Mas a voz continuava, um convite à experiência.
“Pare de crer em mim! Crer é supor, adivinhar, imaginar. Eu não quero que você acredite em mim, quero que me sinta em você. Quero que me sinta em você quando beija sua amada, quando agasalha sua filhinha, quando acaricia seu cachorro, quando toma banho de mar.”
Era um Deus que se manifestava na vida, na alegria, no amor, na simplicidade do cotidiano.
“Pare de louvar-me! Que tipo de Deus ególatra você acredita que eu seja? Aborrece-me que me louvem. Cansa-me que me agradeçam. Você se sente grato? Demonstre-o cuidando de você, da sua saúde, das suas relações, do mundo. Sente-se olhado, surpreendido? Expresse sua alegria! Esse é um jeito de me louvar.”
A gratidão, ele percebeu, não era um ato de louvor, mas um ato de cuidado, de alegria, de celebração da vida.
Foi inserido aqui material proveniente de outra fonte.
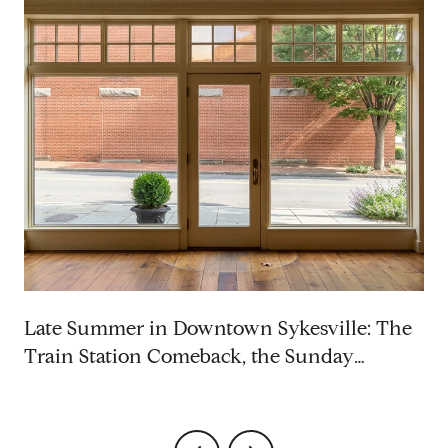
p
Late Summer in Downtown Sykesville: The
Train Station Comeback, the Sunday
Rhythm, and the Saturdays Worth Blocking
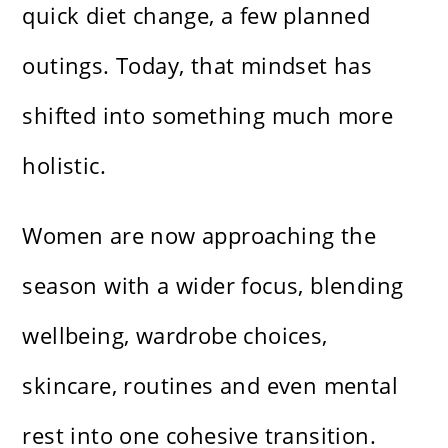
quick diet change, a few planned
outings. Today, that mindset has
shifted into something much more
holistic.
Women are now approaching the
season with a wider focus, blending
wellbeing, wardrobe choices,
skincare, routines and even mental
rest into one cohesive transition.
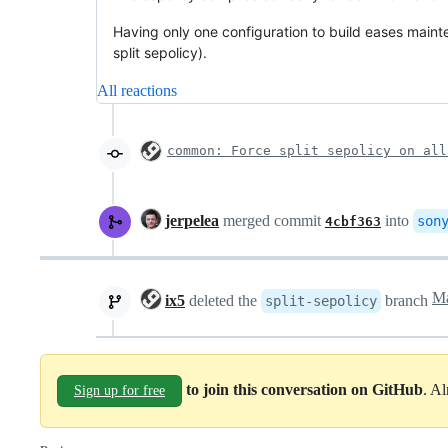
Having only one configuration to build eases main
split sepolicy).
All reactions
common: Force split sepolicy on all
jerpelea
merged commit
into
son
4cbf363
ix5
deleted the
branch
split-sepolicy
to join this conversation on GitHub
. A
Sign up for free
“Pare de complicar as coisas e de repetir como papagaio o que o ensinaram sobre mim! A única certeza é que você está aqui, que está vivo e que este mundo está cheio de maravilhas. Para que precisa de mais milagres? Para que tantas explicações? Não me procure fora. Não me achará. Procure-me dentro de você. É aí que estou, batendo em você.”
Calum leu de novo. E de novo. Cada palavra, um eco em sua alma. E então, como quem encontra um espelho em meio a escombros, sentiu que aquele Deus... era o único que fazia sentido.
“Quero conhecer esse Deus... o que se revela na harmonia do que existe... não o que pune ou recompensa.”
O peito apertou, uma dor doce e libertadora. Os olhos marejaram, e pela primeira vez em anos, Calum chorou. Não por dor, não por tristeza, mas por reconhecimento. Como se o universo, finalmente, tivesse dito.
“Eu estou aqui, mas não como te ensinaram.”
Naquela noite, Calum não acendeu a luz. Não comeu. Não rezou. Mas olhou para o teto e disse em voz baixa, quase um sussurro, as palavras se perdendo na escuridão.
“Talvez eu não tenha perdido tudo. Talvez eu esteja, enfim, somente começando.”
A voz, antes embargada pela dor, agora carregava um tom de esperança, um prenúncio de um novo começo, de uma nova vida. A escuridão do quarto, antes opressora, agora parecia um útero, um espaço de renascimento. E Calum, o homem que enterrou o pai e a si mesmo no mesmo dia, sentiu um vislumbre de luz, uma promessa de que, mesmo na mais profunda escuridão, a vida sempre encontra um caminho para florescer.